Cobrey Farms, which grows asparagus in Herefordshire, Norfolk and Suffolk, said it needs 1,350 workers across its farms for the asparagus picking season. Its owner moans that: “People coming here have got to go into self-isolation for a week due to COVID.
“We have to accommodate them, feed them. They are not earning money during this time. We don’t want to bring them here too soon.” So they employ daffodil pickers from Cornwall and workers from Nepal and Barbados. Farmers Weekly says wages may rise by at least 10 per cent following a drop in the number of EU-born workers in the UK.
not considered
There is not going to be another ‘Pick for Britain’ campaign, which last year helped to recruit UK-based workers in seasonal crop-picking roles. Offering higher wages does not seem to be considered.
The construction industry has depended for years on eastern European labour, after the collapse of socialism caused mass unemployment in the former socialist countries forcing many well-trained workers to emigrate.
Construction News reports the recruitment agency City Site as saying: “What we’ve seen is labour rates already creeping up, particularly labourers, because we’re finding it harder to find eastern European workers.” Formerly about 80 per cent of labourers on its books had been from eastern Europe.

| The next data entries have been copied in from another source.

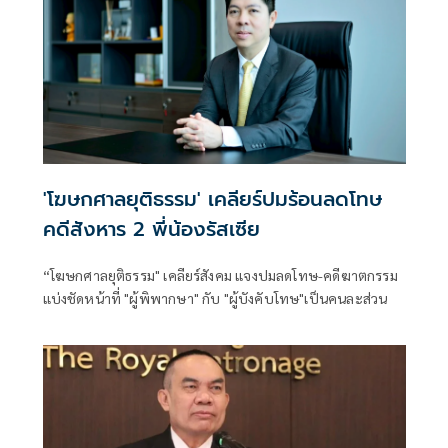
'โฆษกศาลยุติธรรม' เคลียร์ปมร้อนลดโทษ
คดีสังหาร 2 พี่น้องรัสเซีย
“โฆษกศาลยุติธรรม" เคลียร์สังคม แจงปมลดโทษ-คดีฆาตกรรม
แบ่งชัดหน้าที่ "ผู้พิพากษา" กับ "ผู้บังคับโทษ"เป็นคนละส่วน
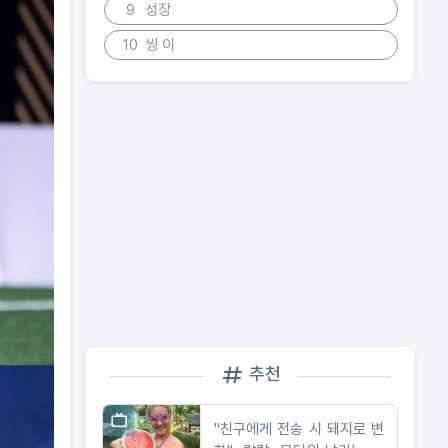
9
성장
10
씽 이
추천
"친구에게 전송 시 돼지로 변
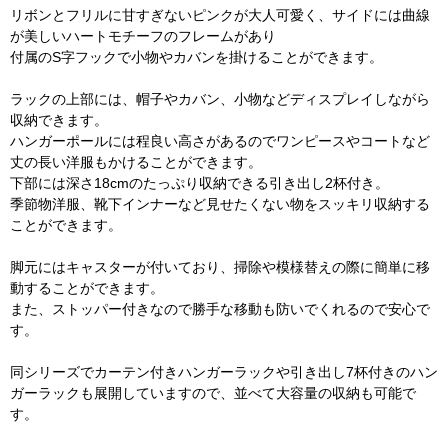
リボンとフリルに甘すぎないピンクが大人可愛く、サイドには曲線
が美しいハートモチーフのフレームがあり
付属のS字フックで小物やカバンを掛けることができます。
ラックの上部には、帽子やカバン、小物などディスプレイしながら
収納できます。
ハンガーポールには程良い高さがあるのでワンピースやコートなど
丈の長い洋服もかけることができます。
下部には深さ18cmのたっぷり収納できる引き出し2杯付き。
季節物洋服、靴下インナーなど見せたくない物をスッキリ収納する
ことができます。
脚元にはキャスターが付いており、掃除や模様替えの際に簡単に移
動することができます。
また、ストッパー付きなので勝手な移動も防いでくれるので安心で
す。
同シリーズでカーテン付きハンガーラックや引き出し7杯付きのハン
ガーラックも展開していますので、並べて大容量の収納も可能で
す。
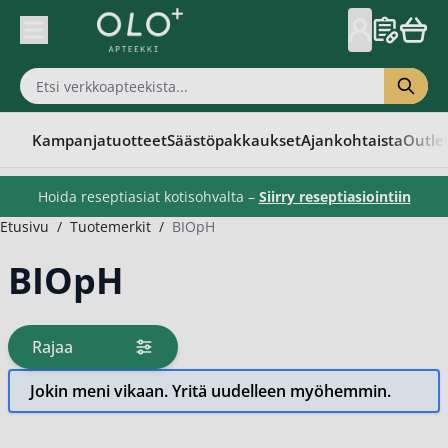
Skip to Content
Kampanjatuotteet
Säästöpakkaukset
Ajankohtaista
Outle
Hoida reseptiasiat kotisohvalta –
Siirry reseptiasiointiin
Etusivu
/
Tuotemerkit
/
BIOpH
BIOpH
Rajaa
tuotteita
Jokin meni vikaan. Yritä uudelleen myöhemmin.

Its owner lamented that the shortage would raise wages by about 10 per cent and: “I’ve already told my biggest customer that I cannot hold the rates we’re currently charging them much longer.”
specialised
In the more specialised sectors, Lignum Recruitment’s head of interiors said that getting “good-quality” workers would be an even bigger challenge. “It’s not necessarily just getting hold of the labour, but getting hold of workers that are up to the usual standards.” The CEO of the Finishes and Interiors Sector (FIS) trade body said his members were worried, bleating that: “Over 40 per cent of our members are currently reporting a shortage and 60 per cent are expecting one. How bad it will get, we don’t fully know right now, but we anticipate that it will impact rates and programmes.”
Whilst the bosses and Construction News think this is bad, the New Worker begs to differ. Their loss is our gain.
About a quarter of EU-born construction workers left Britain in 2019. The Construction Products Association says that the weaker pound and more job opportunities on the continent have persuaded many to go home.